*** TEXT SHOWN ***

Governor of Yamagata Prefecture
- Incumbent
- Assumed office 14 February 2009
- Monarchs: Akihito Naruhito
- Preceded by: Hiroshi Saitō

Personal details
- Born: 18 May 1951 (age 75) Ōe, Yamagata, Japan
- Party: Independent
- Other political affiliations: DP (2016–2017); DPJ (2009–2016);

= Mieko Yoshimura =

Japanese politician

Mieko Yoshimura (吉村 美栄子, Yoshimura Mieko) is governor of Yamagata Prefecture, Japan. She was elected on 25 January 2009. She defeated the sitting governor of Yamagata Prefecture, Hiroshi Saitō in an upset. A native of Ōe, Yamagata, she worked at a help-wanted advertising company before becoming a notary public for the city government of Yamagata. She soon became a member of Yamagata Prefecture's Education Committee before running for governor in 2008. She is Yamagata's first female governor and the sixth in Japanese history.

== 2009 Election ==
Yoshimura ran as an independent. She received the support of the Democratic Party of Japan (DPJ) and various Upper House members from the Liberal Democratic Party (LDP). This race was seen as an early indicator of the strength of the two main parties in Japan before the 2009 Japanese general election. Yoshimura's rival, Governor Hiroshi Saito, was supported by both the New Komeito Party and the majority of the LDP.

== 2021 Election ==
Yoshimura was re-elected as Governor for the third time, gaining more than 70% of the vote.

*** DATA SHOWN ***

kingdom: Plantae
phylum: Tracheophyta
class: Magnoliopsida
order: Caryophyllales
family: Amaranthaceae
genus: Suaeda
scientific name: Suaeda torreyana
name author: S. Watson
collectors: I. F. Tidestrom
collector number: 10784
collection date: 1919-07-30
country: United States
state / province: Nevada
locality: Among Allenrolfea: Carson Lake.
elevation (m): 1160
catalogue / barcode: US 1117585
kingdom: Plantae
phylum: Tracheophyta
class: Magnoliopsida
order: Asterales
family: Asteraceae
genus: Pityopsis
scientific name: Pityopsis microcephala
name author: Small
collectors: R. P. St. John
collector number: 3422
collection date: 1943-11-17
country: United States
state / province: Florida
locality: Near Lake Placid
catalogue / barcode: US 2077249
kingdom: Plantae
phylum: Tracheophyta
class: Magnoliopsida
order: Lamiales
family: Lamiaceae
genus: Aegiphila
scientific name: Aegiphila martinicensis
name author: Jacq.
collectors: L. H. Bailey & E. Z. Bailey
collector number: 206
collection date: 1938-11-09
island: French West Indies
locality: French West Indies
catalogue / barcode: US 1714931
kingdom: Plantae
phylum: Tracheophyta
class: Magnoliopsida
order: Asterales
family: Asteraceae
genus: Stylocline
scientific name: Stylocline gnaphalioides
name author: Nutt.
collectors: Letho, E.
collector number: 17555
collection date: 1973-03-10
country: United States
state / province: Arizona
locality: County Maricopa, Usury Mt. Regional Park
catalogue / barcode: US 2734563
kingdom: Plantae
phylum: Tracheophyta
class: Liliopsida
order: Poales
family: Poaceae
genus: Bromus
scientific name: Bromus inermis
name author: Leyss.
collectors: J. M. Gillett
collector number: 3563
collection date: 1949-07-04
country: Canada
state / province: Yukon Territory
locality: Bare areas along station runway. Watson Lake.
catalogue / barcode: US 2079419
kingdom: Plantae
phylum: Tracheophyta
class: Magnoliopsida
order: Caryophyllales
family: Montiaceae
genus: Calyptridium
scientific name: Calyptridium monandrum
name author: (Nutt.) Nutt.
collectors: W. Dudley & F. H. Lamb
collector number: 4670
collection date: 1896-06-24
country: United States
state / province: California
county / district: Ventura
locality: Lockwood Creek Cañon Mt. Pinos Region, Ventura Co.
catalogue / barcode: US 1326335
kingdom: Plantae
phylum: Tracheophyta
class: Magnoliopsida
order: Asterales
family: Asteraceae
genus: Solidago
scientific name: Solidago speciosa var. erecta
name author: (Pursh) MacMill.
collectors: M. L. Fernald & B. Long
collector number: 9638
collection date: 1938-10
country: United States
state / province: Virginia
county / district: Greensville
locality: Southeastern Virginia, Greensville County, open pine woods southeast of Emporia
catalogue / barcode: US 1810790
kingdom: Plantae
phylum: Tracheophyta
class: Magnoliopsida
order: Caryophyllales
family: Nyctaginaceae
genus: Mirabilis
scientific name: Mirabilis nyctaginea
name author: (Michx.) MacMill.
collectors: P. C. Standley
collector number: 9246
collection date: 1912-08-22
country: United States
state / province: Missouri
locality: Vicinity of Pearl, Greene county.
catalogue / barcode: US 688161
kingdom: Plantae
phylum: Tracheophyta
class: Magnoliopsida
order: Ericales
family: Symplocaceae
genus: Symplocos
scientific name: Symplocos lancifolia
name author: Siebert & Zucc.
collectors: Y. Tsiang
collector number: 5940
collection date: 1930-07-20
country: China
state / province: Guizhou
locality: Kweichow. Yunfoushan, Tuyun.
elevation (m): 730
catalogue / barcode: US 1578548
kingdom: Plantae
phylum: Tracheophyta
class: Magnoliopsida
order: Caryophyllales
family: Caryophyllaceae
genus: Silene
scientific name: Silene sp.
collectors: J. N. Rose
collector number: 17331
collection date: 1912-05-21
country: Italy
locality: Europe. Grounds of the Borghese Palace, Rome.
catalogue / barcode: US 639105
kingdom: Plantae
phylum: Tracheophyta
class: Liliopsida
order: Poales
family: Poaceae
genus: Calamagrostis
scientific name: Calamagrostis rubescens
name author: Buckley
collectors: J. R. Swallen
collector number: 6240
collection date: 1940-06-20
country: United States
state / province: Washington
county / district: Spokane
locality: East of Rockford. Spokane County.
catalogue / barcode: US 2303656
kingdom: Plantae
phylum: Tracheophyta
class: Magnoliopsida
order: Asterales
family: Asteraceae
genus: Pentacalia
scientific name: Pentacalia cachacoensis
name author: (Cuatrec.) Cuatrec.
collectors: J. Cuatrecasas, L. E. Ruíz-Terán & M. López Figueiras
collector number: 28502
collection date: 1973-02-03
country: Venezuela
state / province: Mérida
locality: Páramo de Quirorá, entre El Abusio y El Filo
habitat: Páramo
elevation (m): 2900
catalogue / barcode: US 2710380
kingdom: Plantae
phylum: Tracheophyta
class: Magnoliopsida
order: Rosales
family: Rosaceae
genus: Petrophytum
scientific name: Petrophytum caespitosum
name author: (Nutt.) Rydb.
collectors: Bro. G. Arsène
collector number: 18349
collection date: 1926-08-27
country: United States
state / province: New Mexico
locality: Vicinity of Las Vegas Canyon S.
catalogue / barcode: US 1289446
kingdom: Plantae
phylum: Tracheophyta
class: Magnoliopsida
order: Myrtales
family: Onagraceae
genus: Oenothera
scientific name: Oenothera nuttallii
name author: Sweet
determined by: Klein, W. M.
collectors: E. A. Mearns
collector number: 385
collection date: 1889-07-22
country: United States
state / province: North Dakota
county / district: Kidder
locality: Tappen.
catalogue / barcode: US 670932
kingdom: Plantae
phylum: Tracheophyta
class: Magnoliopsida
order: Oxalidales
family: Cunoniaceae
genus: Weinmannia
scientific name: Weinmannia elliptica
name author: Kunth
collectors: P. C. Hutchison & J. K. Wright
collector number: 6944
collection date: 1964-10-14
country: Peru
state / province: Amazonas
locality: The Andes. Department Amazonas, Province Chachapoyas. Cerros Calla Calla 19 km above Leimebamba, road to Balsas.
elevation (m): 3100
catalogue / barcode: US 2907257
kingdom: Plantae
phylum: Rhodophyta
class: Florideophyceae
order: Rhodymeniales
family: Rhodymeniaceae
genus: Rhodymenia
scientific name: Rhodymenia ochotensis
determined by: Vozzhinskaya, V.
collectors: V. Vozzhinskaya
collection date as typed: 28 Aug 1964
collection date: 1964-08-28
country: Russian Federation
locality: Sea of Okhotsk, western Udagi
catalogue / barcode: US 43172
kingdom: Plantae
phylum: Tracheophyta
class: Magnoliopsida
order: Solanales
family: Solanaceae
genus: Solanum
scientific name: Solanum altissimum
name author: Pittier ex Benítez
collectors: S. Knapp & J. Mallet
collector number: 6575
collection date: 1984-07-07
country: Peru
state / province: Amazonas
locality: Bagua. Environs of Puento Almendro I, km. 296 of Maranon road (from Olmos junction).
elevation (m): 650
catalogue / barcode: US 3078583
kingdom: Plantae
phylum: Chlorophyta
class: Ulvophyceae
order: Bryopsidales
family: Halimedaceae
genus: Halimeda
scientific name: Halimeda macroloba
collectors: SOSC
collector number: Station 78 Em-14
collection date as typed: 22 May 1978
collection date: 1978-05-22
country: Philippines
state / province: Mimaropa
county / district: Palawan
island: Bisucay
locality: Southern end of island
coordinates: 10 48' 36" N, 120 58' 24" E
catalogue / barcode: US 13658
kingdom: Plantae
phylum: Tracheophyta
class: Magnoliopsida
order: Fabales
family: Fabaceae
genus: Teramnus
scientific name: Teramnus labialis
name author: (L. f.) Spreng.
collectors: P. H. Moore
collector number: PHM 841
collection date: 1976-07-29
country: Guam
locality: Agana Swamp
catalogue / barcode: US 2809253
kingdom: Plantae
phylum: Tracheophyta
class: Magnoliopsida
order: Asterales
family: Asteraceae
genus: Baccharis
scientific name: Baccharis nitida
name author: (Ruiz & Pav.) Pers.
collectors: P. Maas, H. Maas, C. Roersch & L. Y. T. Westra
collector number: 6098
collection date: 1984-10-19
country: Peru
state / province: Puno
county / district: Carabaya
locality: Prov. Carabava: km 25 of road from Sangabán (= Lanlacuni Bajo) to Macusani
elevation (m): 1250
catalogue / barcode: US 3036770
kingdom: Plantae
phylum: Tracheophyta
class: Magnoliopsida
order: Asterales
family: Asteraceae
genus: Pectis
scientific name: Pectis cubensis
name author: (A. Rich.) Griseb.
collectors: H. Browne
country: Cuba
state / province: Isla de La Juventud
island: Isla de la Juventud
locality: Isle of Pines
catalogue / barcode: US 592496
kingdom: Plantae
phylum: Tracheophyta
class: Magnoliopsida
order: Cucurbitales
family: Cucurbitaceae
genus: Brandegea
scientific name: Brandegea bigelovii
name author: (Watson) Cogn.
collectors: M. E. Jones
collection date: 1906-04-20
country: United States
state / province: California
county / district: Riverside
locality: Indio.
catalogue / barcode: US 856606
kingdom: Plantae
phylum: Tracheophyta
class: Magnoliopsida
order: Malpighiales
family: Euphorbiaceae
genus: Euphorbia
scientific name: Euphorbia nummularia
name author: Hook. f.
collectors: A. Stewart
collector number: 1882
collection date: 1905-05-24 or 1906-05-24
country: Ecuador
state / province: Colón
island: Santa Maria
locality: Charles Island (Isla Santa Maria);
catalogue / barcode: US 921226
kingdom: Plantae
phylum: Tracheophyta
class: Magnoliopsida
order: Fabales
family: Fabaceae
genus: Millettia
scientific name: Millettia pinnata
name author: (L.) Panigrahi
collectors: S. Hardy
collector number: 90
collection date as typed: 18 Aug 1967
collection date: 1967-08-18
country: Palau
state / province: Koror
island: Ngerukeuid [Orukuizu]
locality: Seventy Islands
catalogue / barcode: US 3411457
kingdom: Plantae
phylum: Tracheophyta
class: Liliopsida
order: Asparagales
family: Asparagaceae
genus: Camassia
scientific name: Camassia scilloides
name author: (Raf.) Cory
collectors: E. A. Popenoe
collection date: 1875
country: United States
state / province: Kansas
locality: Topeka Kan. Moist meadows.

***

## EXERCISES TO COMPLETE
(a) In the Mieko Yoshimura text, why is Hiroshi Saitō listed as the governor who preceded her? Answer in one to three sentences.
(b) Write out the Mieko Yoshimura text word for word from "Personal details" to "in Japanese history.".

## SOLUTIONS TO EACH TASK
(a) Hiroshi Saitō was the sitting governor of Yamagata Prefecture when Yoshimura ran in 2009. She defeated him in an upset in the election of 25 January 2009 and took office after him.

(b)
Personal details
- Born: 18 May 1951 (age 75) Ōe, Yamagata, Japan
- Party: Independent
- Other political affiliations: DP (2016–2017); DPJ (2009–2016);

= Mieko Yoshimura =

Japanese politician

Mieko Yoshimura (吉村 美栄子, Yoshimura Mieko) is governor of Yamagata Prefecture, Japan. She was elected on 25 January 2009. She defeated the sitting governor of Yamagata Prefecture, Hiroshi Saitō in an upset. A native of Ōe, Yamagata, she worked at a help-wanted advertising company before becoming a notary public for the city government of Yamagata. She soon became a member of Yamagata Prefecture's Education Committee before running for governor in 2008. She is Yamagata's first female governor and the sixth in Japanese history.